- _EXERCISE AIM_:
Once the images are removed, set down everything else in the listing below exactly.
┌─ DATA LISTING
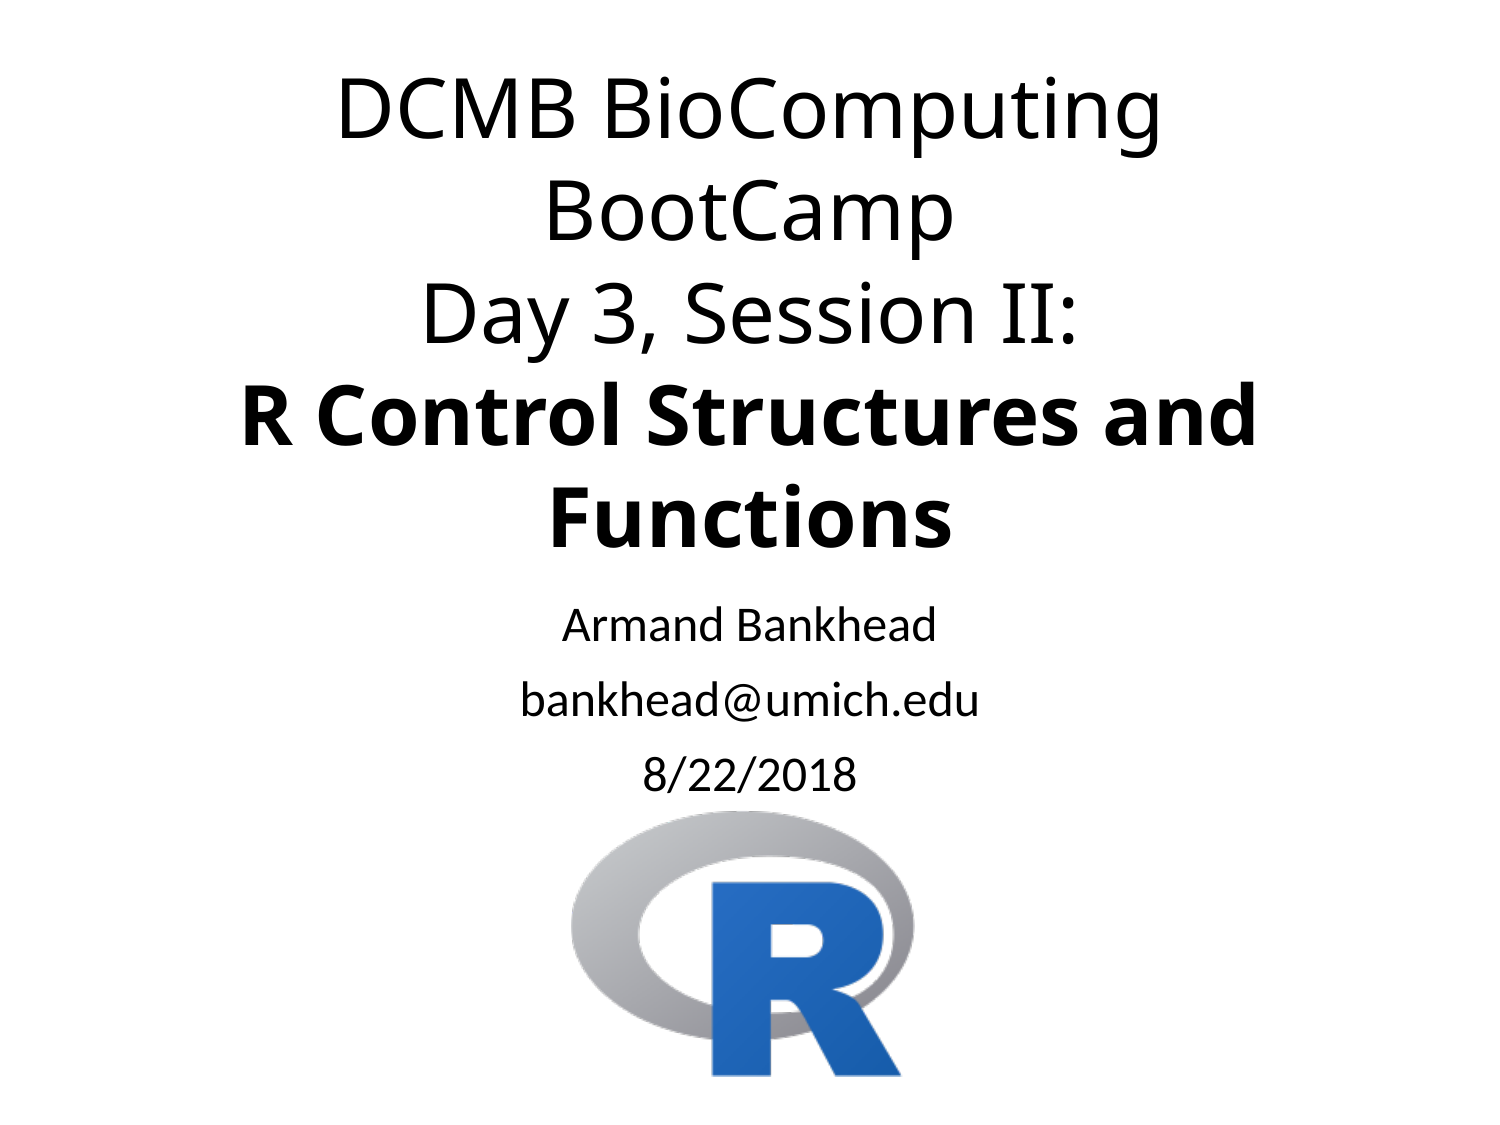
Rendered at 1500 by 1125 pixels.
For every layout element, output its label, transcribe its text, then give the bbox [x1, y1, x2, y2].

picture [570, 810, 915, 1077]
title DCMB BioComputing BootCamp Day 3, Session II: R Control Structures and Functions [112, 47, 1388, 576]
subtitle Armand Bankhead bankhead@umich.edu 8/22/2018 [187, 590, 1313, 863]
└─
- _ANSWER TO THIS TASK_:
Rendered at 1500 by 1125 pixels.
For every layout element, output its label, transcribe its text, then give the bbox [x1, y1, x2, y2].

picture [570, 810, 915, 1077]
title DCMB BioComputing BootCamp Day 3, Session II: R Control Structures and Functions [112, 47, 1388, 576]
subtitle Armand Bankhead bankhead@umich.edu 8/22/2018 [187, 590, 1313, 863]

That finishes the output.